BEGIN Data records

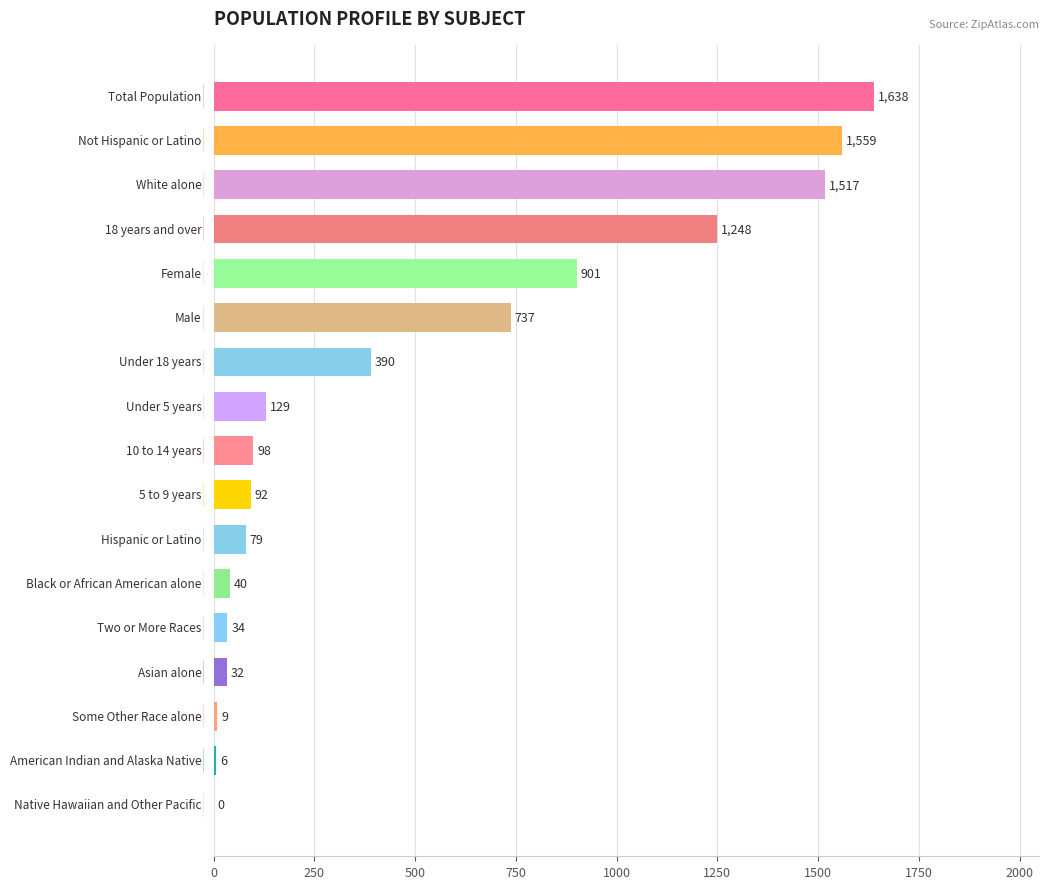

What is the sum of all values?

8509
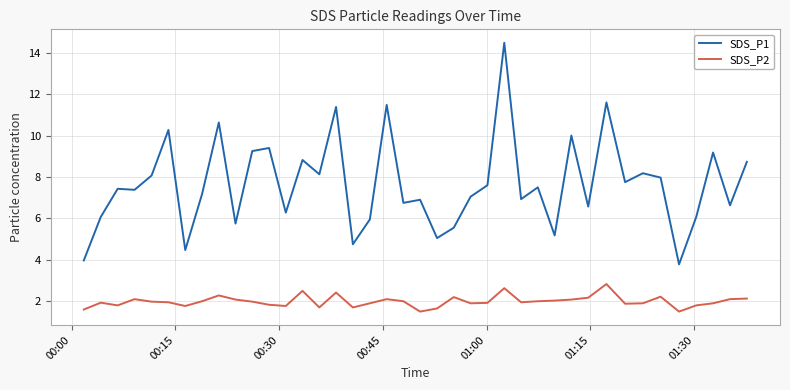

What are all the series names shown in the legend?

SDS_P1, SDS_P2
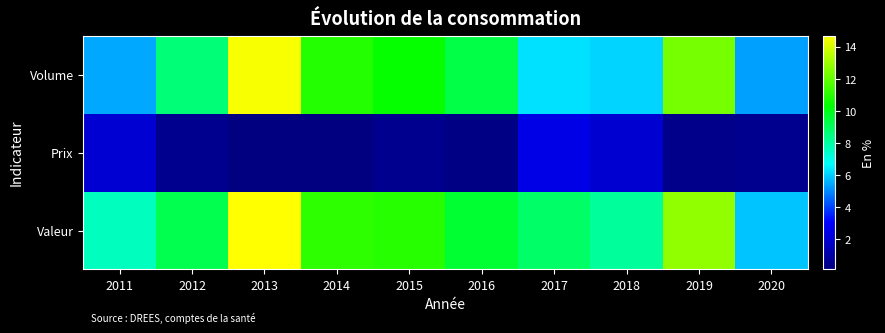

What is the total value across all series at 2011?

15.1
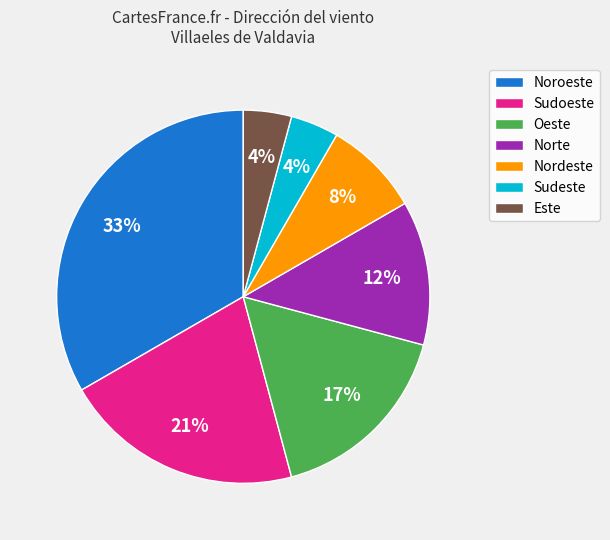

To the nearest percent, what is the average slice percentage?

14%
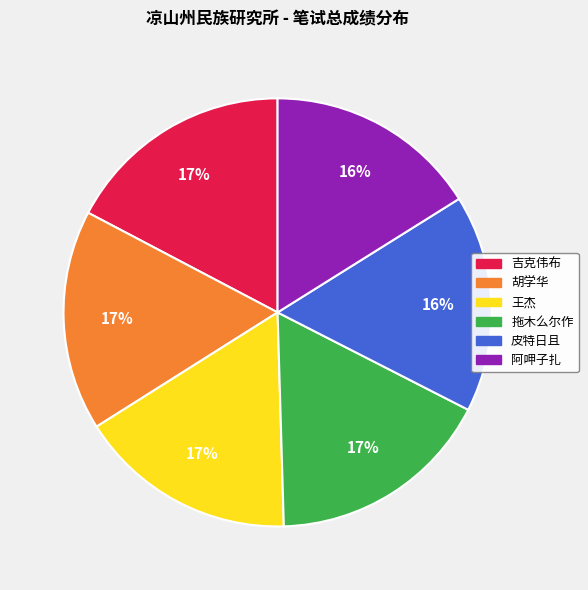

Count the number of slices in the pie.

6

END Data records

→ About this task
Write out every line of the records above word for word, leaving out the pictures.

→ Answer to this exercise
What is the sum of all values?

8509

What are all the series names shown in the legend?

SDS_P1, SDS_P2

What is the total value across all series at 2011?

15.1

To the nearest percent, what is the average slice percentage?

14%

Count the number of slices in the pie.

6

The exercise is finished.